Erdoğan, “1915 olayları üzerinden Türkiye'ye yönelik asılsız ithamları tekrarlamak yerine Amerikan yönetimi Gazze'ye bakmalı, İsrail'in Gazze'deki soykırım girişimlerini görmeli, bunun engellenmesi için gayret etmelidir. Filistin meselesini, Batılı ülkelerin artık sabır taşımızı çatlatan ikiyüzlü politikalarını reddediyoruz. Amerikan vetosu bizim dünya beşten büyüktür tespitimizin ne kadar haklı olduğunu bir kez daha göstermiştir. Yine Gazze krizinde, siyonizmin Amerika ve Avrupa ülkeleri başta olmak üzere küresel ölçekteki tahakkümünü bizzat görmüş olduk. Bu süreç siyonist şebekenin ekonomiyi, ticareti, medyayı, sanatı, sinemayı, düşünceyi, akademi dünyasını nasıl esir aldığını ortaya çıkardı. Yıllarca bize demokrasiden bahsedenlerin fikir ve toplanma hürriyetinden dem vuranların söz konusu İsrail olunca İsrail'in çıkarları olunca nasıl faşizan hale geldiklerine hep birlikte şahit olduk" ifadelerini kullandı.

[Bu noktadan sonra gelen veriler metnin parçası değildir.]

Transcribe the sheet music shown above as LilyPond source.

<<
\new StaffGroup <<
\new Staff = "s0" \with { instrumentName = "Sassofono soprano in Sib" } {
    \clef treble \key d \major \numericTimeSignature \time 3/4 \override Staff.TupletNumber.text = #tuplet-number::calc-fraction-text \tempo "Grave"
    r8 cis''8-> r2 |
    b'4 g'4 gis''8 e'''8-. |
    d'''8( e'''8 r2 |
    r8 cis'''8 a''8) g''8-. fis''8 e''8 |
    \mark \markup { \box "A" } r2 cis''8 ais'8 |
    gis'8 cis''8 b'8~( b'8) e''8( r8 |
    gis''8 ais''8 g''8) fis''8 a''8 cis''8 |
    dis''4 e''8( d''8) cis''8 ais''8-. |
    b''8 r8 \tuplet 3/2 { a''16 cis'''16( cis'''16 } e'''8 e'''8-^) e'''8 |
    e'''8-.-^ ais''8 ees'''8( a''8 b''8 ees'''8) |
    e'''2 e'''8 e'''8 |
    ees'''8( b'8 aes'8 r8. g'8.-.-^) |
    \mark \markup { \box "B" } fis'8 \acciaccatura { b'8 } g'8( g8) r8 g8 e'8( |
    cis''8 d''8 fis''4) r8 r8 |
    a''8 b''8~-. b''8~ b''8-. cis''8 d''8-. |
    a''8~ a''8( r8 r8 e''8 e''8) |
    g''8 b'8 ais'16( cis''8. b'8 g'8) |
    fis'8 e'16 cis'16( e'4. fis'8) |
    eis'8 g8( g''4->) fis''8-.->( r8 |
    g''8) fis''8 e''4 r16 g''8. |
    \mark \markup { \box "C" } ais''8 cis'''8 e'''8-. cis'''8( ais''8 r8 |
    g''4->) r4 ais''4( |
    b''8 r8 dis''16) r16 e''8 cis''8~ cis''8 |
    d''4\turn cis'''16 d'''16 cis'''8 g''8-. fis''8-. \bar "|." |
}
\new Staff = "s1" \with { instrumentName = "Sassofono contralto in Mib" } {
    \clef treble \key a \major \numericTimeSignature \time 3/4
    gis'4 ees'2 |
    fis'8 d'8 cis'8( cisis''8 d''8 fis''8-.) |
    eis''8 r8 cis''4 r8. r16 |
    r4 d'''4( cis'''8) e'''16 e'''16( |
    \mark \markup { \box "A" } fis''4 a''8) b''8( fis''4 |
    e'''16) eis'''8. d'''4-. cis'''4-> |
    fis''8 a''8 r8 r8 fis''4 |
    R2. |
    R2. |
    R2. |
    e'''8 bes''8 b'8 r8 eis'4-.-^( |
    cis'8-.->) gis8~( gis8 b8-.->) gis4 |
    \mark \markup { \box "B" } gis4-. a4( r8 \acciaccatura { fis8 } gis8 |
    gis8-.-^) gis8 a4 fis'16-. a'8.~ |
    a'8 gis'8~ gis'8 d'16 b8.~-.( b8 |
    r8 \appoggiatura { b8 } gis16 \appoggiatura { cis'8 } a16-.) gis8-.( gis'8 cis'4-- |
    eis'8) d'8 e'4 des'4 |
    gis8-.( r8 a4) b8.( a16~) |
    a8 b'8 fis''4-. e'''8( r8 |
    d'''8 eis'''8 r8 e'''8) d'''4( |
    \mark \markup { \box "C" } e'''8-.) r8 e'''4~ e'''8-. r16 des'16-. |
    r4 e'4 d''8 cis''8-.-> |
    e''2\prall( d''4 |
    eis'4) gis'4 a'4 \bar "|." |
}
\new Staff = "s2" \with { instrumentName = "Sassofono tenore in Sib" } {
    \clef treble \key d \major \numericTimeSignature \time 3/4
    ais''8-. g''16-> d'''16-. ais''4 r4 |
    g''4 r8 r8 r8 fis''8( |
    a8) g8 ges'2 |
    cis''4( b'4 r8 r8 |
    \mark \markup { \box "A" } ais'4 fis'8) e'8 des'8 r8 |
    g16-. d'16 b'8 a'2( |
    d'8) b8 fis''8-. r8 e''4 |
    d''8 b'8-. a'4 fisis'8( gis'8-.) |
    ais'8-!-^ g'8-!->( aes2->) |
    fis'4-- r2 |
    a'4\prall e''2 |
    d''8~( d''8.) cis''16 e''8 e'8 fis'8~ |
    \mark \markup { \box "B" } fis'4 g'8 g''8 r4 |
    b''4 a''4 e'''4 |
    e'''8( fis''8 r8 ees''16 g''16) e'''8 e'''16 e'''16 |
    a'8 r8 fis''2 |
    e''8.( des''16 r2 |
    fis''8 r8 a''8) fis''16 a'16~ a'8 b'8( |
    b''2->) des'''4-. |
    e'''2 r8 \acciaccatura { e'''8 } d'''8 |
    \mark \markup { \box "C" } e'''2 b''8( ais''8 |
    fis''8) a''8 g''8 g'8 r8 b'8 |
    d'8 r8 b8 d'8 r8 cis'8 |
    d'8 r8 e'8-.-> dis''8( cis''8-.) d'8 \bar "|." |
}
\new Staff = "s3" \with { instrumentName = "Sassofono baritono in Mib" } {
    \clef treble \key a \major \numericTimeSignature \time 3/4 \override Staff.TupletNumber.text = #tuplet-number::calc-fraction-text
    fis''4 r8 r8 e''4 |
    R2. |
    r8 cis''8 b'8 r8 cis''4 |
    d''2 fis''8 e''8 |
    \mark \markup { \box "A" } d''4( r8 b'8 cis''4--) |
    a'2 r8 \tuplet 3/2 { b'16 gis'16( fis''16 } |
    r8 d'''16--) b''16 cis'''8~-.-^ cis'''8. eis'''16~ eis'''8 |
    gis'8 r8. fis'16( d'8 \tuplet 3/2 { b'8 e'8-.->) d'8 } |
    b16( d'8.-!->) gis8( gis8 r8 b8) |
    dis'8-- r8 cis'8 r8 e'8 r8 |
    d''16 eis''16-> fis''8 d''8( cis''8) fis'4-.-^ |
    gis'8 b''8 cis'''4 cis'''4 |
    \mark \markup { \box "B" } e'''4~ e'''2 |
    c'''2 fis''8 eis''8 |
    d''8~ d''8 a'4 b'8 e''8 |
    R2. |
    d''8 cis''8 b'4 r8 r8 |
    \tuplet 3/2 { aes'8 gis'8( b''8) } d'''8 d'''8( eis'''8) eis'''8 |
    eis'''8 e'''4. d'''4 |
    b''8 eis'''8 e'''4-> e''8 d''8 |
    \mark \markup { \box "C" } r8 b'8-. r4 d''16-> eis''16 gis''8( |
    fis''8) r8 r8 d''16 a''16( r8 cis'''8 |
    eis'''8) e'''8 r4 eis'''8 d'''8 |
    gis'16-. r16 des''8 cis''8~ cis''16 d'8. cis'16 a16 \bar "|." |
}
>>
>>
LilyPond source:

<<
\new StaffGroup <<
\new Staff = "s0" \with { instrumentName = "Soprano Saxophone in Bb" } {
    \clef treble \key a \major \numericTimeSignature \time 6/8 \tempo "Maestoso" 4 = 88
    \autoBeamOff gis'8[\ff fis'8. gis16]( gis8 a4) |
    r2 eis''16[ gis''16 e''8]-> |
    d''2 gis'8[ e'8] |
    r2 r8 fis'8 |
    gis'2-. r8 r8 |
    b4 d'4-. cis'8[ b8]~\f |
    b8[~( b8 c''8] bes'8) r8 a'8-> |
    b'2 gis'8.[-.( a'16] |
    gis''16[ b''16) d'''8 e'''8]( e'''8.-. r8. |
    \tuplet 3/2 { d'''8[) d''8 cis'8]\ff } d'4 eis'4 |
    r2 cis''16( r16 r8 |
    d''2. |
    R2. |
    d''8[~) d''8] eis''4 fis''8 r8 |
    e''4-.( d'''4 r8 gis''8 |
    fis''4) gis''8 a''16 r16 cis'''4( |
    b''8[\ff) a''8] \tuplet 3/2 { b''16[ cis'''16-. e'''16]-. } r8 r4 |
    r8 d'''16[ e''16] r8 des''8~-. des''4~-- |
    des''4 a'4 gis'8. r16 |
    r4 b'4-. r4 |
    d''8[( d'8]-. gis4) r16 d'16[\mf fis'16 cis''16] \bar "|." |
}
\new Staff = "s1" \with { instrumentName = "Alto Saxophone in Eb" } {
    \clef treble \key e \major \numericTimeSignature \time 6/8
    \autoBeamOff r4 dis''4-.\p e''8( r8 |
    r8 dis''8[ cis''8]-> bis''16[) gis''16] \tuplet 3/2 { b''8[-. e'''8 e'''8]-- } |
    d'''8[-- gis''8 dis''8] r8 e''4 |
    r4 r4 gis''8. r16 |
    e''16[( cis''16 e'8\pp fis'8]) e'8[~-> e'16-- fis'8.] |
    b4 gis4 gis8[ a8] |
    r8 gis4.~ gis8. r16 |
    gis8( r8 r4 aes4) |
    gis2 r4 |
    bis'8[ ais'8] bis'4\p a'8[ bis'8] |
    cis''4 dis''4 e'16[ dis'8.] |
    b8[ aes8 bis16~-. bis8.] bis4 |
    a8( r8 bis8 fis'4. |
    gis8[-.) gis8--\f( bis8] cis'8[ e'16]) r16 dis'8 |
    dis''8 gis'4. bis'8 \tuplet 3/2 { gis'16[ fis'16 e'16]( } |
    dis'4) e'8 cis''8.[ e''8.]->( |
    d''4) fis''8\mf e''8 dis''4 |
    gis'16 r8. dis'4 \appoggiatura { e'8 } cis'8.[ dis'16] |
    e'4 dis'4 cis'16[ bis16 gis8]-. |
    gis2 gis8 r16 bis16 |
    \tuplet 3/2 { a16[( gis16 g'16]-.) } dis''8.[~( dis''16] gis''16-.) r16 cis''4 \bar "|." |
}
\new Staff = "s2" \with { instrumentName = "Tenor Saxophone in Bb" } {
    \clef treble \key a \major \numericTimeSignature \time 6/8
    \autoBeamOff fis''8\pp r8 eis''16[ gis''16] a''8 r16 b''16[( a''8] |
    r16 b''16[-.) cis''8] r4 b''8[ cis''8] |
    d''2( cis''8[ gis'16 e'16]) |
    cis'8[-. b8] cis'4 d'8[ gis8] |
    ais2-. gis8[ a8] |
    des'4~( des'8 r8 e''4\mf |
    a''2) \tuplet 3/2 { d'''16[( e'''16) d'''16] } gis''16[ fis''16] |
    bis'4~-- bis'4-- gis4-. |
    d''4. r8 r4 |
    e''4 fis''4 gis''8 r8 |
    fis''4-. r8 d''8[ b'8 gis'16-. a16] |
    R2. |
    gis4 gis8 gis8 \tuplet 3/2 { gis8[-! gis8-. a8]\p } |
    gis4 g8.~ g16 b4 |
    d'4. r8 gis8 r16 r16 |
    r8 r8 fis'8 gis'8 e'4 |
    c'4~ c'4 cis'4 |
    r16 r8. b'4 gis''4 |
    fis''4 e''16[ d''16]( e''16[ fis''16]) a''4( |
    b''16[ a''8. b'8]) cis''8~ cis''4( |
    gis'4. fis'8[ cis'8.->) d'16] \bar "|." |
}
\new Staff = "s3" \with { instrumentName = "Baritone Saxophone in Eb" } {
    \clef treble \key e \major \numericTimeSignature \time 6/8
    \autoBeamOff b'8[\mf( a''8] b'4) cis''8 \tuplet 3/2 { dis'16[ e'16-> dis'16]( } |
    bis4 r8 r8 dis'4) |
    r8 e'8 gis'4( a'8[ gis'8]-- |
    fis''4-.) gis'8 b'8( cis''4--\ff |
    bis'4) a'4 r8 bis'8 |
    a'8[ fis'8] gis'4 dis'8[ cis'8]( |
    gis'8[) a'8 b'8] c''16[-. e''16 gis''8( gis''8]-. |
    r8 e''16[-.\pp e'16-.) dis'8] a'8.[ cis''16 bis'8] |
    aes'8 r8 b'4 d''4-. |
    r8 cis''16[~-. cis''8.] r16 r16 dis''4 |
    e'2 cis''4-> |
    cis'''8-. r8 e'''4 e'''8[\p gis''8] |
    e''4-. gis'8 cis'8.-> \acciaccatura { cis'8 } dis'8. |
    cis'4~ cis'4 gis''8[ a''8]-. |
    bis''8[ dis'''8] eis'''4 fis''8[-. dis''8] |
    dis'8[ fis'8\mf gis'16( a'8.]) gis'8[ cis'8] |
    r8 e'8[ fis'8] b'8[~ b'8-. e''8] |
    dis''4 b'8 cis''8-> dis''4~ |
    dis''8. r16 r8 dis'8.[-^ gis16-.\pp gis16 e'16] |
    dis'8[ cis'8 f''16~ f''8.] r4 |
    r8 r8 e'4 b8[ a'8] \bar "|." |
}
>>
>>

“BM GÜVENLİK KONSEYİ, İSRAİL'E SÖZ GEÇİREMEDİ"
Üniversitelerdeki Filistin'e destek eylemlerine de değinen Erdoğan, “Batı'nın demokrasi, özgürlük, hukuk, ifade ve basın hürriyeti gibi değerleri işin ucu İsrail'e dokununca unutuldu. Hemen rafa kaldırıldı. Son bir haftadır Amerikan Üniversitelerinde yaşananları tüm dünya gibi bizde ibretle takip ediyoruz. Gezi Olaylarında İstanbul'a kamp kuranlar Filistin protestolarını görmüyor. Gazze'deki zulme tepki gösteren aydınlar, yazarlar, sanatçılar ve siyasetçiler adeta linç ediliyor. Uluslararası basın kuruluşları Gazze'de öldürülen 140'tan fazla gazeteci meslektaşları hakkında çıkıp tek bir cümle dahi kuramıyor. Bütün insanlığın kaderini beş ülkenin keyfine bırakan mevcut yapının devam ettirilmesi mümkün değildir. Daha adil bir dünyanın mümkün olduğuna biz inanıyoruz. Ama bunun için hep birlikte daha fazla mücadele etmemiz gerekiyor. Yüreğinde Kudüs sevgisi taşıyan siz parlamenterlerin desteğiyle daha adil bir dünya hedefine yaklaşacağımıza ben inanıyorum" dedi.